How to Raise Endometriosis Awareness

There are many ways you can contribute to the public discussion on endometriosis and expand awareness of this condition. Women who have suffered from the symptoms of endometriosis should consider sharing their stories with others to potentially encourage other women in similar circumstances to seek treatment as soon as possible.

Local events are also great opportunities to increase awareness. Consider taking part in endometriosis advocacy events, such as the Worldwide March for Endometriosis or EndoMarch, at the end of March or any of the events for Endometriosis Awareness Week during the first week of March. Check your local community events guide to see if there is anything planned.
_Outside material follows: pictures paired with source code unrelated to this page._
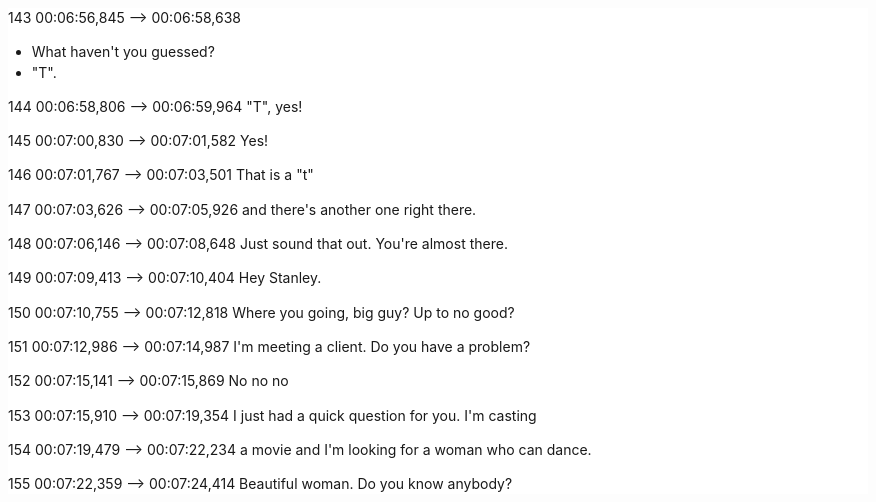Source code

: 143
00:06:56,845 --> 00:06:58,638
- What haven't you guessed?
- "T".

144
00:06:58,806 --> 00:06:59,964
"T", yes!

145
00:07:00,830 --> 00:07:01,582
Yes!

146
00:07:01,767 --> 00:07:03,501
That is a "t"

147
00:07:03,626 --> 00:07:05,926
and there's another one right there.

148
00:07:06,146 --> 00:07:08,648
Just sound that out.
You're almost there.

149
00:07:09,413 --> 00:07:10,404
Hey Stanley.

150
00:07:10,755 --> 00:07:12,818
Where you going, big guy?
Up to no good?

151
00:07:12,986 --> 00:07:14,987
I'm meeting a client.
Do you have a problem?

152
00:07:15,141 --> 00:07:15,869
No no no

153
00:07:15,910 --> 00:07:19,354
I just had a quick question for you.
I'm casting

154
00:07:19,479 --> 00:07:22,234
a movie and I'm looking
for a woman who can dance.

155
00:07:22,359 --> 00:07:24,414
Beautiful woman.
Do you know anybody?
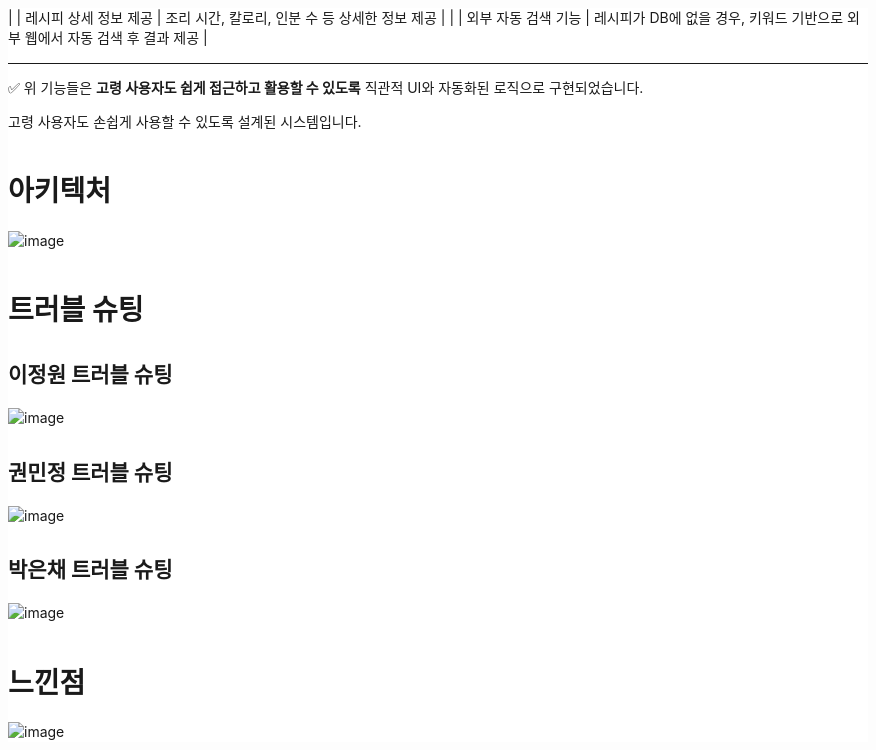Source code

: |                | 레시피 상세 정보 제공            | 조리 시간, 칼로리, 인분 수 등 상세한 정보 제공 |
|                | 외부 자동 검색 기능              | 레시피가 DB에 없을 경우, 키워드 기반으로 외부 웹에서 자동 검색 후 결과 제공 |

---

✅ 위 기능들은 **고령 사용자도 쉽게 접근하고 활용할 수 있도록** 직관적 UI와 자동화된 로직으로 구현되었습니다.

고령 사용자도 손쉽게 사용할 수 있도록 설계된 시스템입니다.



# 아키텍처
<img width="2400" height="1350" alt="image" src="https://github.com/user-attachments/assets/c78f91dd-4546-4faf-8ef4-34051a29dd99" />



# 트러블 슈팅

## 이정원 트러블 슈팅
<img width="2400" height="1350" alt="image" src="https://github.com/user-attachments/assets/5ba6048d-4881-4895-bebb-5bb717f733c9" />

## 권민정 트러블 슈팅
<img width="2400" height="1350" alt="image" src="https://github.com/user-attachments/assets/2d52349e-8311-49c5-b19e-00cacc43b44f" />

## 박은채 트러블 슈팅
<img width="2400" height="1350" alt="image" src="https://github.com/user-attachments/assets/a7c62315-3b4c-4dd9-be62-2f1164ee7643" />



# 느낀점
<img width="2400" height="1350" alt="image" src="https://github.com/user-attachments/assets/64895c1a-6733-4d89-9276-10905ce8cb0c" />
Social media is another great way to share advocacy materials, personal stories, and helpful resources for women struggling with endometriosis. Viral trends and hashtag campaigns can get a lot of people interested in an important topic in a relatively short amount of time. There are also countless petitions you could sign aimed at reducing diagnostic times for endometriosis patients and increasing the availability of care.

Endometriosis Awareness Month is a great opportunity to engage in meaningful advocacy for a condition affecting millions of women all over the world. Considering the significant diagnostic challenges facing women with endometriosis, increasing awareness could potentially help women seek treatment before their symptoms cause serious long-term medical complications.